Namazı bitirdikten sonra çocuklarımın toplanmış olduğu gölgelik yere gittim.Eşim bakraçla bulgur pilavı, küçük testi ile ayran ve torba ile de ekmek ve soğan getirmişti. Hep beraber yemeğimizi yedik.Sonra eşim boşalan bakraç ve testiyi de alarak eve doğru gitti. Bizler ekin biçmeye devam ettik.Tarlamız köye yaklaşık yarım saat mesafededir.Güneşin batmasına yakın akşam namazını evde kılacağım için köye doğru yola çıktık.Köye vardığımızda kalabalık toplanmıştı.Sorduğumuzda maktulün öldürüldüğünü öğrendim.Benim bu olayla yakından uzaktan ilgim yoktur. Bana iftira ediyorlar, zaten arazi ihtilafı nedeniyle aramızda husumet vardı demektedir efendim” diyip tercümeyi bitirdi.Mahkeme salonunda herkes şaşkın durumda. Bu anlatımlara hiç müdahale etmeyen ve araya girmeden dinleyen Başkan bir müddet sessiz kaldıktan sonra dayanamayıp “Aziz efendi tüm bu anlattıkların sanığın -No- sunda mı gizliydi.” deyince, ben dahil salondaki herkes gülmeye başladı. Başkan, sanığın önceki beyanlarını(savcılık,hakimlik) merakla okumaya başlayınca, Aziz efendinin anlatımlarının aynısı olduğunu farketti ve katibe hitaben “Aziz efendinin anlatımlarını aynen yaz” dedi.

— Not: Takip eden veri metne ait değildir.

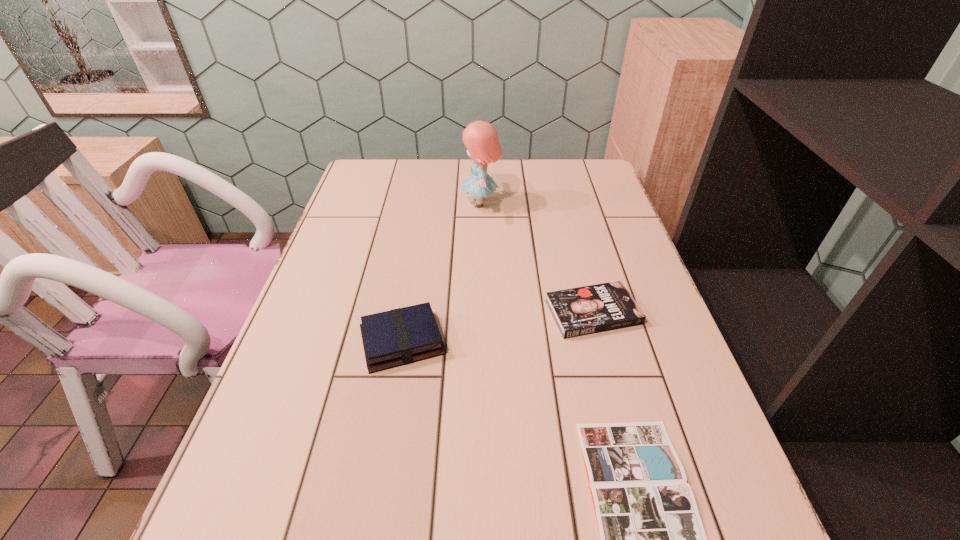
The width and height of the screenshot is (960, 540). I want to click on free area in between the second tallest object and the second tallest book, so click(x=497, y=327).

Where is `vacant area between the leftmost book and the second tallest book`? vacant area between the leftmost book and the second tallest book is located at coordinates (497, 327).

Locate an element on the screen. object that can be found as the third closest to the doll is located at coordinates (651, 538).

You are a GUI agent. You are given a task and a screenshot of the screen. Output one action in this format:
    pyautogui.click(x=<x>, y=<y>)
    Task: Click on the object that stands as the third closest to the second tallest object
    
    Given the screenshot: What is the action you would take?
    pyautogui.click(x=481, y=139)

Find the location of a particular element. The width and height of the screenshot is (960, 540). book that can be found as the closest to the doll is located at coordinates (591, 309).

The image size is (960, 540). I want to click on book that stands as the closest to the second tallest book, so click(651, 538).

The image size is (960, 540). What are the coordinates of `free location that satisfies the following two spatial constraints: 1. on the back side of the leftmost book; 2. on the right side of the second shortest object` in the screenshot? It's located at (407, 312).

Locate an element on the screen. The height and width of the screenshot is (540, 960). vacant space that satisfies the following two spatial constraints: 1. on the front-facing side of the doll; 2. on the front side of the leftmost object is located at coordinates click(480, 341).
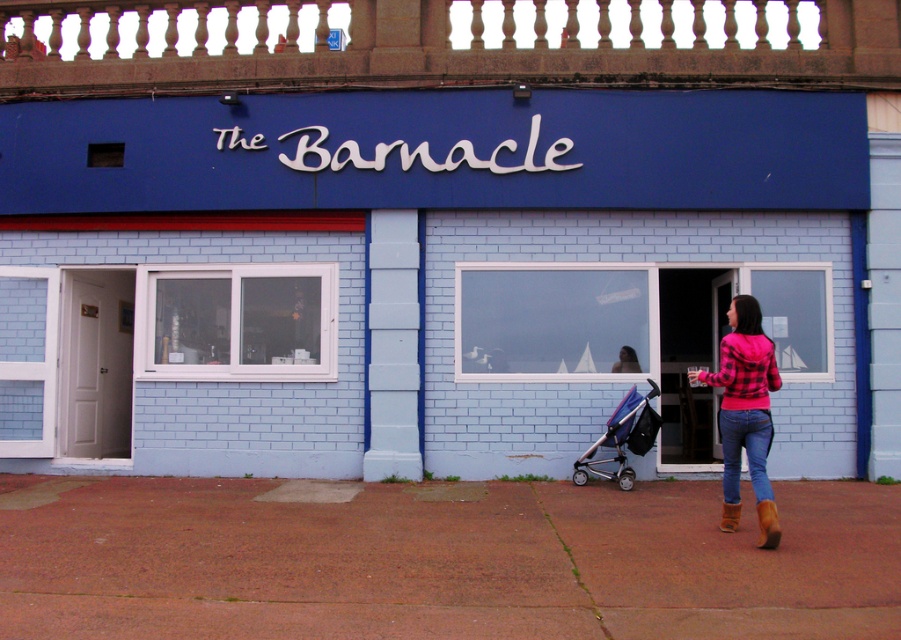
Question: Which object is the farthest from the brown suede boot at lower right?

Choices:
 (A) metallic blue stroller at center
 (B) blue denim jeans at lower right
 (C) pink plaid sweater at lower right
 (D) red brick pavement at lower center

Answer: (A)

Question: Among these objects, which one is farthest from the camera?

Choices:
 (A) metallic blue stroller at center
 (B) red brick pavement at lower center
 (C) pink plaid sweater at lower right
 (D) blue denim jeans at lower right

Answer: (A)

Question: Which object is the farthest from the blue denim jeans at lower right?

Choices:
 (A) pink plaid sweater at lower right
 (B) metallic blue stroller at center
 (C) brown leather boot at lower right
 (D) brown suede boot at lower right

Answer: (B)

Question: Is pink plaid sweater at lower right below blue denim jeans at lower right?

Choices:
 (A) no
 (B) yes

Answer: (A)

Question: Can you confirm if pink plaid sweater at lower right is smaller than metallic blue stroller at center?

Choices:
 (A) no
 (B) yes

Answer: (A)

Question: Is pink plaid sweater at lower right wider than brown leather boot at lower right?

Choices:
 (A) yes
 (B) no

Answer: (A)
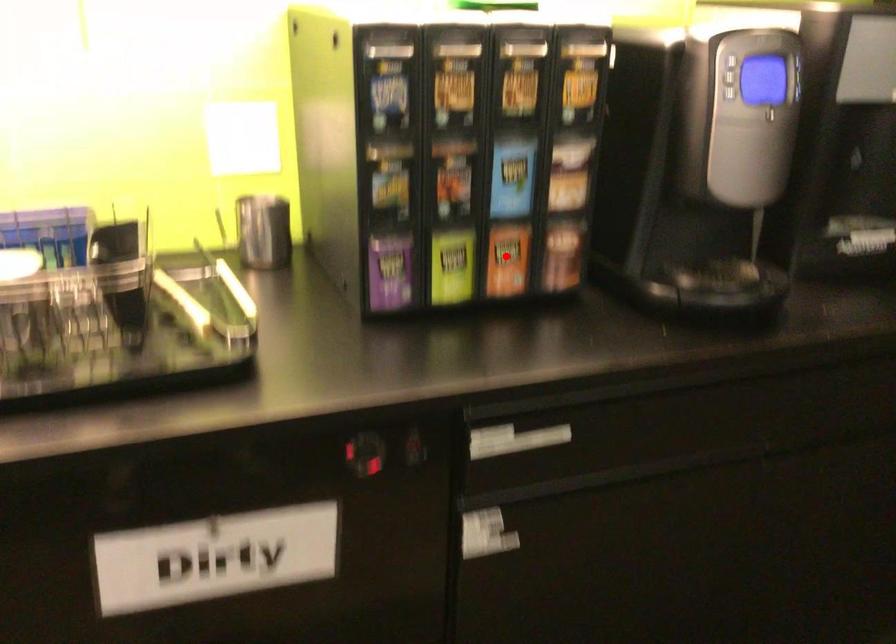
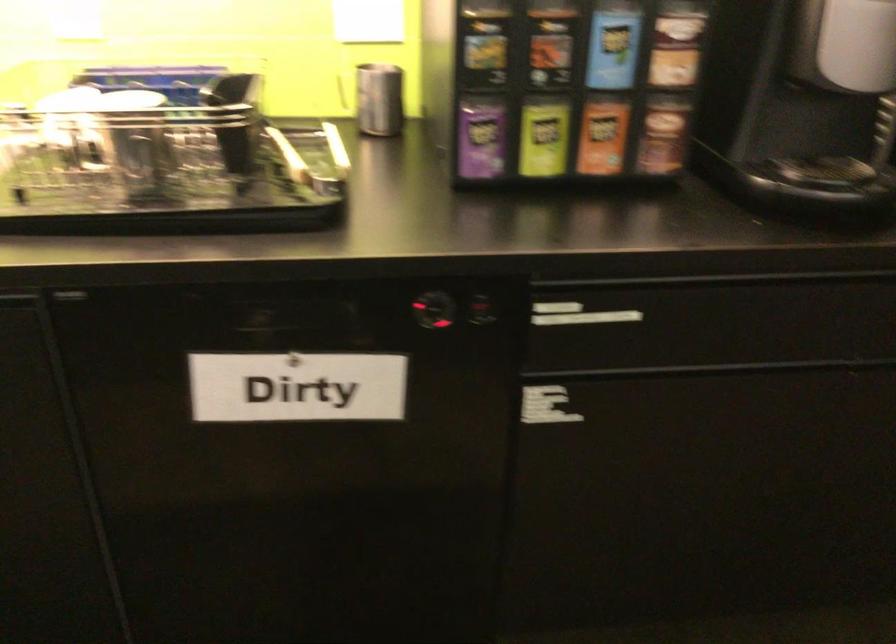
Where in the second image is the point corresponding to the highlighted location from the first image?

(602, 136)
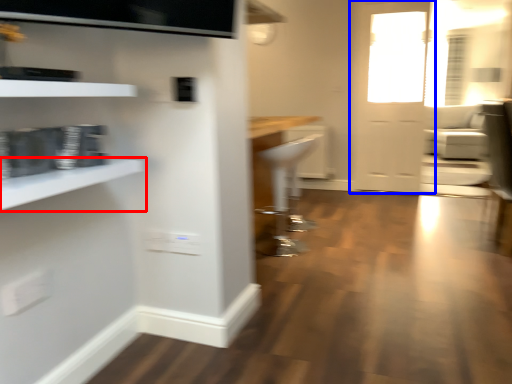
Question: Which point is further to the camera, shelf (highlighted by a red box) or door (highlighted by a blue box)?

Choices:
 (A) shelf
 (B) door

Answer: (B)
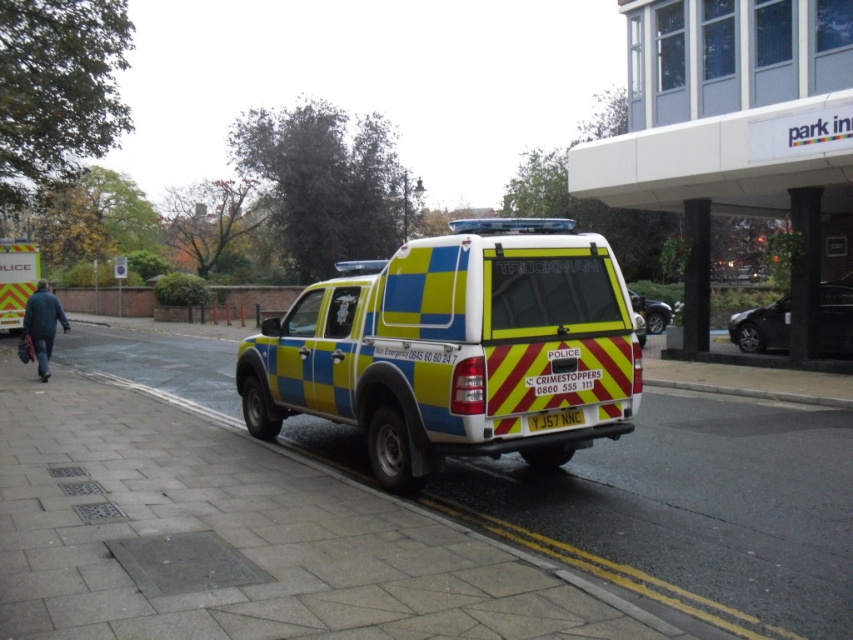
You are a delivery person standing on the yellow reflective plate at center. You need to place a heavy box onto the paved concrete sidewalk at center. Can you lift the box directly onto the sidewalk without moving your position?

The paved concrete sidewalk at center has a greater height compared to the yellow reflective plate at center, so you cannot lift the box directly onto the sidewalk without moving your position because the sidewalk is higher than your current position.

You are a delivery person standing on the sidewalk and need to place a package on the ground between the paved concrete sidewalk at center and the yellow reflective plate at center. Can you fit the package there?

The paved concrete sidewalk at center and yellow reflective plate at center are 9.06 feet apart from each other. Since the package requires only a small space, it can easily fit between them.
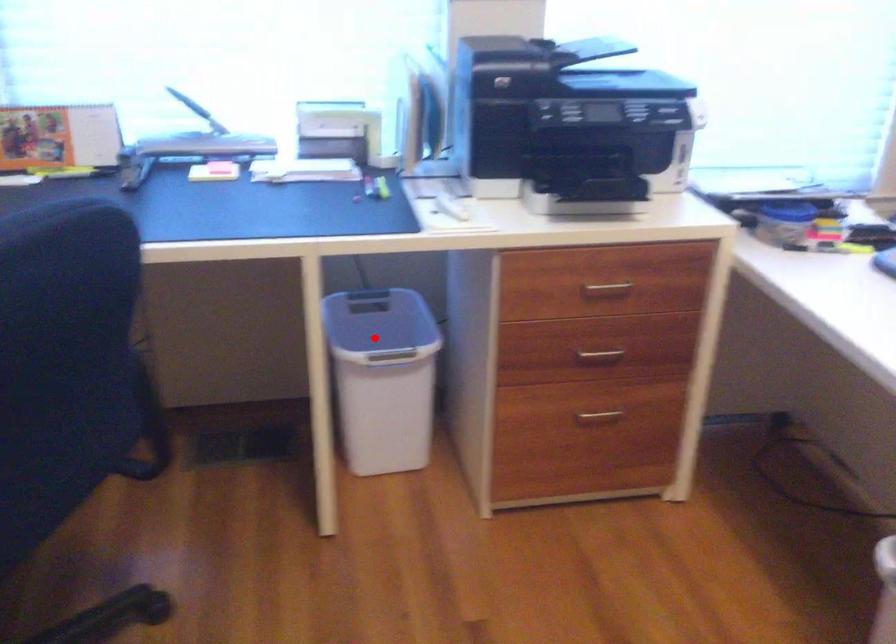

Sonra da sanığın önceki savunmaları okundu ve aynı olduğu görüldü şeklinde de duruşma zaptına geçirdi. İşte, Bugün ne zaman tercüman gerektiren bir duruşmaya girsem Aziz amcayı ve o unutulmaz günü hatırlarım.’’’Açıkçası bu meslek anısını dinlerken bizler çok keyif almıştık.Eşim Şeyhmus bey bizlere bu anıları anlatırken bugünkü  koşullarda bu tarz mesleki anılar biriktirmenin oldukça güç olduğunu bilerek anlatır ve mesleğin güzel anlarını zaman zaman bizlerle paylaşmaya devam eder.

Siyah-Beyaz zamanların yani 60’ların, 70’lerin ve hele ki 80’lerin unutulması güç anılarıdır bunlar.